Text provided:
I would be highly suspicious of ITRs as there are duplicated genes that should not be at the ends of strands of the DNA. It is more so that the entire contig is duplicated/repeated.
I will take a look at RRwick's info.
Thanks so much again,
Barrett
Thanks Barrett,
For gfa - I don't need the actual file, but could you please use this tool to visualize and just post the image? https://github.com/rrwick/Bandage
From the assmebly_info, I see that there is definitely a mix of linear and circular. What I would also do - try visualizing read alignments against the assembly in IGV. You can check the alignments around the areas where you expect chromosome to end. If it's an artifact, you should see none or a few reads spanning these positions. Feel free to post those as well.
Barrett - you'll need to realign original reads against the assembly and use bam file as an IGV input.

Given records:
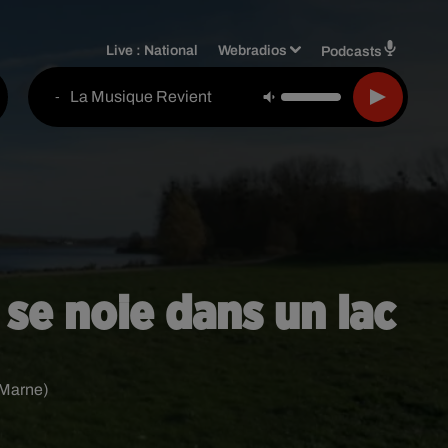
Live :
National
Webradios
Podcasts
La Musique Revient
-
 se noie dans un lac
-Marne)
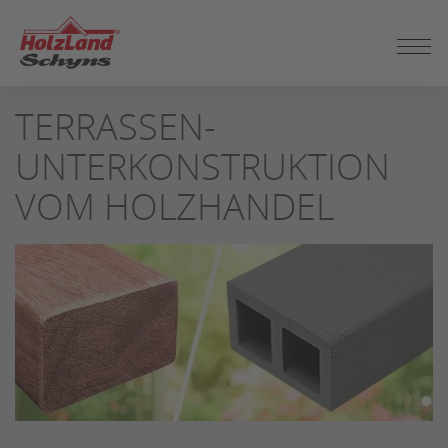
ZUM
TERRASSEN-
SEITENINHALT
SPRINGEN
UNTERKONSTRUKTION
VOM HOLZHANDEL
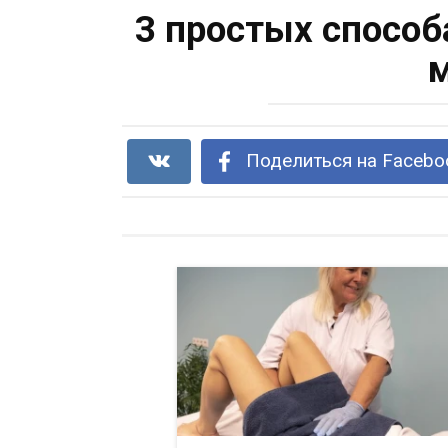
3 простых способ
Поделиться на Facebo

Task item: Referring to the forum thread above the records, list every step the reply addressed to Barrett asks or suggests that he take.

Answer box:
- Use the Bandage tool to visualize the gfa and post the image.
- Visualize read alignments against the assembly in IGV.
- Check the alignments around the areas where the chromosome is expected to end.
- Post those alignments as well.
- Realign the original reads against the assembly and use the bam file as the IGV input.